I think it saves writers some trouble for dealing with these hassles.

elink is a handy tool for generating content from bookmarks. If you are like who read and bookmark a number of articles during the day, it would be nice to turn the interesting articles into a post or a newsletter. elink helps exactly with that.

image

elink provides the easy UI to add web links, and also templates to generate a visually-organized digest like newsletter.

elink is using paid subscription business model. Using their free plan, I couldn’t create a post that I could embed in this blog. So it is quite limitted.

One doubt I have about elink is:

Aggregating the bookmarked articles like elink does, is it a good way to create content? Would audience enjoy reading your bookmarks?

I receive lots of newsletter emails everyday and I definitely don’t have time to go through all of them. I understand that, this is more of a question for content producers rather then elink. As a tool, perhaps as a tool, it can do something about it, e.g., gives writer a heads-up when too many articles are added in a single newsletter.

Ghost

Ghost is an open source alternative to Substack. With Ghost, writers have more control over the platform, like website design, payment plug-ins, etc. In terms of fees, Ghost doesn’t take the 10% cut from the subscription revenue. If you opt to use their hosting solution, you are paying a monthly subscription fee ($8 min).

As a developer, we can definitely host our own Ghost. It is purely on Javasript anyway. Essentially, Ghost is a modern version of wordpress.

Github pages + Google Feedburner

This is an alternative way of managing a blog, subscribers and generating a feed based newsletters. This article has a good tutorial about how to set this up.

My blog is also using this approach. Overall, if you are comfortable using Git and Github pages, this is also a low-cost way to manage newsletters.

There is also risk on relying on Google, which might kill Feedburner like what they did to Google Reader.

Indie Hackers / MakerLog

These two are mainly a forum like social network where makers / Indie Hackers post updates, exchange information about their side hustles and get inspirations from each other.

This is mainly to solve the motivation problem.
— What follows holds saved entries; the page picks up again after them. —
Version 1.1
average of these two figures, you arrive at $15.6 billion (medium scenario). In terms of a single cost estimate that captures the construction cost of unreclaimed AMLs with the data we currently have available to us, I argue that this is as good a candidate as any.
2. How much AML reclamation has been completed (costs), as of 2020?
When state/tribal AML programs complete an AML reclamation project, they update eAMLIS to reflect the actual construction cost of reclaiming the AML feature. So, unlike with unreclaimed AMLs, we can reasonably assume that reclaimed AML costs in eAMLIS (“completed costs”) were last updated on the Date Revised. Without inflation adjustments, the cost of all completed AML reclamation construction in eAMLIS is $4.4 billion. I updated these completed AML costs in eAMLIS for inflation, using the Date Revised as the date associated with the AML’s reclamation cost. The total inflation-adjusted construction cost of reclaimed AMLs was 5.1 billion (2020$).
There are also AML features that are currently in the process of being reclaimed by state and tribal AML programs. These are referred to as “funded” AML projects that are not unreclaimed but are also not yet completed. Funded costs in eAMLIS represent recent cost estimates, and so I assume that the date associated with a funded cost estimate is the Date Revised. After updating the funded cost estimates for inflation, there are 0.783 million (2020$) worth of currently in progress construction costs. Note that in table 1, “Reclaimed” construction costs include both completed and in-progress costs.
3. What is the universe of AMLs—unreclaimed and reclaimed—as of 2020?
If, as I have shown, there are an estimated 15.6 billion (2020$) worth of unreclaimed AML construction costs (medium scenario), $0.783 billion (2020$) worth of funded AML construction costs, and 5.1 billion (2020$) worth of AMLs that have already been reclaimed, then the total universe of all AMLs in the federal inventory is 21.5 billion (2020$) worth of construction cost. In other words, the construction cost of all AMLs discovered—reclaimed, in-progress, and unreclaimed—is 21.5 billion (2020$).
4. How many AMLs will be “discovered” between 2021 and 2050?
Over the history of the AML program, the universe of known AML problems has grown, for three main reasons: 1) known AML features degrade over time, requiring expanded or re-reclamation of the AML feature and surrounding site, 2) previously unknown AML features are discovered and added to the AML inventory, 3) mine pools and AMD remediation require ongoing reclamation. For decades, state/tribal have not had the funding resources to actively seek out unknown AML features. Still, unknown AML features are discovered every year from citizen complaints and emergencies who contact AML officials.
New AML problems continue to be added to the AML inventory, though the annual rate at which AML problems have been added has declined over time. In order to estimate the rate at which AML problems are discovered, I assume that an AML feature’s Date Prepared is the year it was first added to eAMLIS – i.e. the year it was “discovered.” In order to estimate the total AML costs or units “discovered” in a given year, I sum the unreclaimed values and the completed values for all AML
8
I’m always curious:

As a lone writer, how can you stay motivated and produce good content all the time?

Value Proposition

We have to think about what values these products provide for writers. I categorize them into the following categories:

  • Help writers stay motivated (so it is mostly solved by social networks)
    • Indie Hackers
    • makerlog
  • Help writers create content
    • elink
    • PostDiva
  • Help writers manage newsletters
    • TinyLetter
    • Substack
  • Help writers build and maintain websites
    • Substack
    • Ghost
  • Help writers manage subscribers and get paid
    • Substack
    • Ghost

If you translate these into problem statements, we get that it’s hard to

  • keep being motivated for a long streak
  • create good content
  • manage newsletters
  • build blog websites
  • manage subscribers and get paid

Thinking from these perspectives help us think about the product. It would also help shape the customer conversations. For example, under the category of “Help writers stay motivated”, we can ask the following quesiton:

Is social network the only way to achieve the purpose?

These open ended questions can be a good starting point to clarify from our customers.